An important question then is the degree to which the current set of government transfers (e.g. Employment Insurance benefits, child tax benefits, goods and services tax credit payment, CERB) help these financially vulnerable families meet their financial obligations and essential needs. While some of these programs---such as CERB--- may address financial vulnerability for many familiesNote  , the degree to which the whole set of government transfers reduces financial vulnerability is currently unknown and should be investigated in future research.
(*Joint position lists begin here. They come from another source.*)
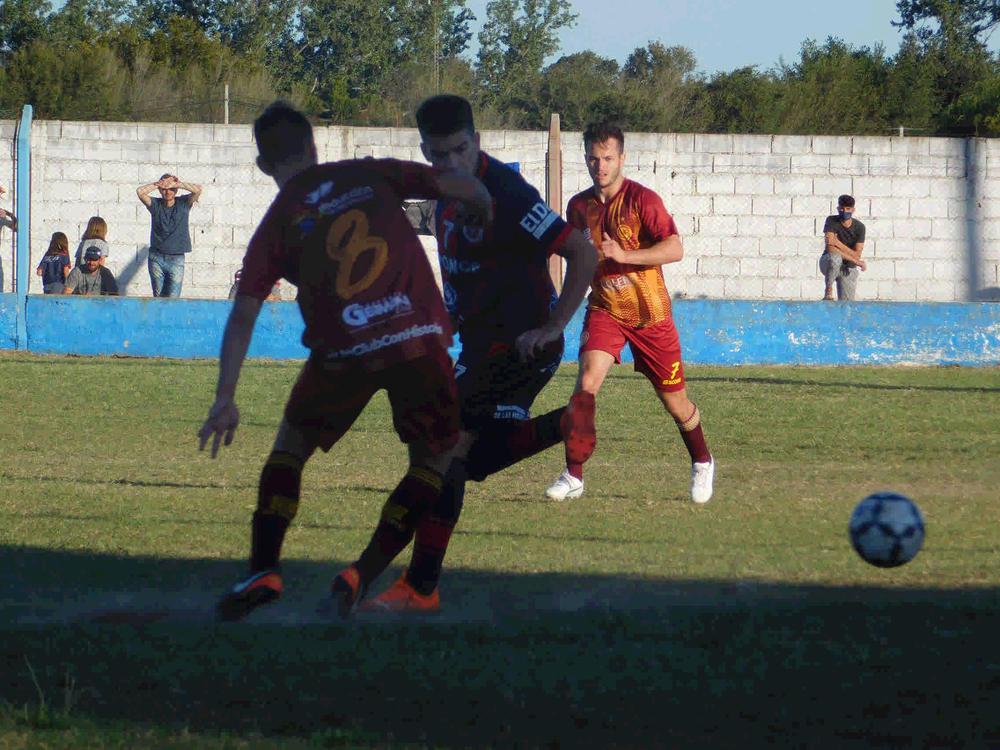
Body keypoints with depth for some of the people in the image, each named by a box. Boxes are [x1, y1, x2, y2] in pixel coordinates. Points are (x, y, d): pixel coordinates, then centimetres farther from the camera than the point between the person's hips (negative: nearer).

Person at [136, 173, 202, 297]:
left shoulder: (183, 204, 5)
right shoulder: (155, 204, 6)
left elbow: (198, 190, -9)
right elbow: (140, 191, -8)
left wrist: (176, 184, -8)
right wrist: (158, 184, -2)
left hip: (176, 259, -1)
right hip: (156, 258, 1)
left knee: (173, 298, -10)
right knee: (158, 297, 2)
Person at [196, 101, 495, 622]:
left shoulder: (276, 225, 10)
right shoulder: (370, 175, 13)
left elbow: (243, 314, 3)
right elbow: (464, 188, 8)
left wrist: (225, 399, 4)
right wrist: (490, 220, 29)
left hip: (343, 354, 0)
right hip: (419, 337, 0)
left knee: (293, 443, 23)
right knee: (434, 461, 16)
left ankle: (264, 570, 10)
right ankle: (362, 576, 3)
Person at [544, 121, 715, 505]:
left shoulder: (642, 199, -13)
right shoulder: (579, 206, 3)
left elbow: (675, 249, -24)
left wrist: (624, 255, -32)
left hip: (650, 313, -3)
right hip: (604, 310, 3)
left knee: (676, 403, 7)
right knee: (587, 382, -21)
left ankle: (702, 463, 35)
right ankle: (573, 476, -15)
One limitation of the study is that some adults living in families that are financially vulnerable during work stoppages have not actually experienced work interruptions since mid-March 2020. This is the case, for example, of grocery stores employees living in financially vulnerable families. Identifying which families have experienced work interruptions (i.e. have been laid-off or have not worked any hours while being still employed) in the two months following Mid-March 2020 will be possible shortly as new data from the Labour Force Survey becomes available.


Table 1
Financial vulnerability in 2016 — families whose earnings are their main source of income
Table summary
This table displays the results of Financial vulnerability in 2016 — families whose earnings are their main source of income Percentage of persons living in financially vulnerable families, Funds available as a percentage of low income cutoffs over 2 months (financially vulnerable families) and Shortage of funds to meet low income cutoffs over 2 months (financially vulnerable families), calculated using percent and 2016 dollars units of measure (appearing as column headers).
Percentage of persons living in financially vulnerable families Funds available as a percentage of low income cutoffs over 2 months (financially vulnerable families) Shortage of funds to meet low income cutoffs over 2 months (financially vulnerable families)
percent 2016 dollars
All family units 26.4 33.0 3,489
Non-elderly unattached men 37.4 26.5 2,816
Non-elderly unattached women 35.5 28.1 2,752
Non-elderly married couple with no children 17.9 36.9 2,913
Non-elderly married couple with children 27.5 35.6 4,554
Lone mothers 56.3 36.2 3,908
Lone fathers 28.9 34.7 3,617
Major income earner is:
Under 35 37.3 33.4 3,224
Aged 35 to 64 23.4 32.5 3,696
Aged 65 and over 10.4 41.0 2,778
Indigenous people (off-reserves) 46.9 27.9 3,438
Canadian-born (non-Indigenous) 23.5 32.0 3,314
Immigrant 29.4 36.8 4,003
Recent immigrant 49.7 31.3 4,134
Under 35: Less than high school 67.2 24.3 3,860
Under 35: High school diploma 45.8 27.3 3,421
Under 35: Post-secondary education 43.6 36.4 3,197
Under 35: University degree 22.1 40.5 2,783
35 to 64: Less than high school 45.0 23.6 3,944
35 to 64: High school diploma 30.6 30.7 3,819
35 to 64: Post-secondary education 26.0 34.1 3,608
35 to 64: University degree 13.5 37.6 3,544

Data and Methods

The focus of the study is on families (and unattached individuals) whose employment income represents 50% or more of the total family income before tax. Liquid financial assets are defined as all assets held in chequing and saving accounts, term deposits, treasury bills, tax-free savings accounts, stocks and bonds (in mutual funds or not), and registered retirement savings plans.Note  If the combined sum of the total value of these liquid financial assets and other (non-employment) private sources of family income expressed on a two-month basis falls below the low income cut-off (LICO) before tax for 2016 expressed on a two-month basis, then individuals in this family are identified as financially vulnerable.Note  For these individuals, asset liquidation cannot keep them out of low income for the duration of a two-month work stoppage.

References

OECD. 2020. Household savings (indicator). Paris: Organisation for Economic Cooperation and Development. doi: 10.1787/cfc6f499-en. Accessed: 20 April 2020.

Statistics Canada. 2020. “Canadian Perspectives Survey Series 1: Impacts of COVID-19 on job security and personal finances, 2020.” The Daily. Statistics Canada Catalogue no. 11-001-X. Ottawa: Statistics Canada.